El futbol es una de las expresiones más visibles de la movilidad social. A través de él, miles de jóvenes han encontrado una oportunidad para desarrollar su talento, fortalecer habilidades personales y cambiar el rumbo de sus vidas. Detrás de muchas de las grandes figuras del deporte existen historias marcadas por desafíos económicos, conflictos sociales o circunstancias familiares complejas.

Luka Modrić pasó parte de su infancia como refugiado durante la Guerra de los Balcanes, viviendo lejos de casa en medio de la incertidumbre del conflicto. Años después se convertiría en uno de los mejores futbolistas de su generación y ganador del Balón de Oro. Carlos Tévez creció en Fuerte Apache, uno de los barrios más vulnerables de Buenos Aires, donde el futbol representó una alternativa frente a la violencia y la exclusión. Cristiano Ronaldo, por su parte, enfrentó una infancia marcada por limitaciones económicas  y de salud, antes de convertirse en una de las figuras más reconocidas del deporte mundial.

Estas historias reflejan cómo el futbol puede impulsar la movilidad social y su fuerza es capaz de abrir puertas que, en otros contextos, podrían permanecer cerradas. Pero el impacto del deporte no termina cuando llega el éxito profesional.

Cuando el éxito se convierte en oportunidad para otros

Muchos futbolistas han decidido utilizar su influencia para generar cambios positivos en sus comunidades y apoyar causas sociales que buscan ampliar las oportunidades para las nuevas generaciones.

Uno de los ejemplos más conocidos es el de Sadio Mané. El delantero senegalés ha destinado parte importante de sus ingresos a financiar escuelas, hospitales e infraestructura comunitaria en su país natal. Su visión parte de una convicción sencilla: ofrecer a otras personas las oportunidades que él mismo no tuvo durante su infancia.

Marcus Rashford también ha demostrado el alcance que puede tener la voz de un deportista fuera de la cancha. A partir de su propia experiencia con la inseguridad alimentaria durante la niñez, lideró una campaña que impulsó políticas públicas y programas de apoyo alimentario para millones de niñas y niños en el Reino Unido.
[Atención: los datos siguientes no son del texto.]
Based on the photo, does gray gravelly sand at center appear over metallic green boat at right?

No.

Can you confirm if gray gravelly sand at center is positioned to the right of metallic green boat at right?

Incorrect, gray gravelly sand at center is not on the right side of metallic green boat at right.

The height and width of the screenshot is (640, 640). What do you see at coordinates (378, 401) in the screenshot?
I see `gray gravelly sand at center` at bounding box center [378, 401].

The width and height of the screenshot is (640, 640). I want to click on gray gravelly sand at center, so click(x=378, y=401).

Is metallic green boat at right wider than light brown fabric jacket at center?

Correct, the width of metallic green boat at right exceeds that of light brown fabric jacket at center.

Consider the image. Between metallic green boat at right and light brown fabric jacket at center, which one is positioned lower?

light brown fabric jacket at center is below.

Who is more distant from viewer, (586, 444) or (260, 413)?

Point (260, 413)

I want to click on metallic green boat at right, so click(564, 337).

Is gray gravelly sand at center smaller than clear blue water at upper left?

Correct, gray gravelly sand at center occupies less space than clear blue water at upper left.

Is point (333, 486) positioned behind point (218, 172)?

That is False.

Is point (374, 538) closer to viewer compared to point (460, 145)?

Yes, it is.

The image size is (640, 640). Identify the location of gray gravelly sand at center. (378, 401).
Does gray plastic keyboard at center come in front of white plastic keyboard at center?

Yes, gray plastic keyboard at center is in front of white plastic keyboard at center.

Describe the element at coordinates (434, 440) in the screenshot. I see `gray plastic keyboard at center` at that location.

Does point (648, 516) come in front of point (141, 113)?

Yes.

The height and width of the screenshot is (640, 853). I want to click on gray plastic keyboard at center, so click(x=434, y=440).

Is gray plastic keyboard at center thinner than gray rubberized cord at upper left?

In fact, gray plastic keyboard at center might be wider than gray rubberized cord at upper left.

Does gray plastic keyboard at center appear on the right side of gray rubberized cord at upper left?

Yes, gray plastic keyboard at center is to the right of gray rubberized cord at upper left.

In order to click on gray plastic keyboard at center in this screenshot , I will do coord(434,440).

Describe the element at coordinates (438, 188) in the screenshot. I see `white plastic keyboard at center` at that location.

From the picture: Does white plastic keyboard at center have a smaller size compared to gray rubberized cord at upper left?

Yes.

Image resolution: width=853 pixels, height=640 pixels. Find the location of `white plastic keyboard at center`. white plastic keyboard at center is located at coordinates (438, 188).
En España, Juan Mata impulsó Common Goal, una iniciativa global que invita a futbolistas, entrenadores y otros actores de la industria deportiva a donar al menos el 1 % de sus ingresos para financiar proyectos sociales relacionados con educación, inclusión, equidad y desarrollo comunitario alrededor del mundo. La propuesta ha logrado reunir a cientos de integrantes de la comunidad futbolística bajo una misma idea: utilizar el deporte como una fuerza para el bien común. Gracias a su trabajo constante y a la construcción de redes a nivel mundial, desde Fundaju estamos formando parte de la iniciativa Pasa el Balón, en el marco de la Copa del Mundo 2026.

El impacto social también se ha hecho presente en temas de igualdad y derechos humanos. La futbolista estadounidense Megan Rapinoe se ha convertido en una de las voces más influyentes en la defensa de la igualdad de género y la equidad salarial en el deporte, demostrando que el liderazgo de los atletas puede extenderse mucho más allá del terreno de juego.

De igual forma, figuras como Didier Drogba y George Weah han trascendido el ámbito deportivo para convertirse en referentes sociales y políticos. Drogba utilizó su popularidad para promover mensajes de reconciliación y paz en Costa de Marfil durante periodos de conflicto, mientras que Weah llevó su liderazgo hasta la presidencia de Liberia, convirtiéndose en un símbolo de esperanza para millones de personas.

Aunque estas historias suelen ocupar titulares, representan una realidad más amplia. Todos los días, en escuelas, clubes deportivos y programas comunitarios, el futbol continúa ofreciendo espacios donde niñas, niños y jóvenes desarrollan habilidades fundamentales para su vida: disciplina, trabajo en equipo, perseverancia, liderazgo y sentido de pertenencia. Después de conocer estas historias tan poderosas (estas son solo algunas de muchas que existen), confirmamos que cuando hablamos de futbol estamos poniendo sobre la mesa temas que nos ocupan y apasionan: porque educación, inclusión y transformación se mueven también al ritmo del balón.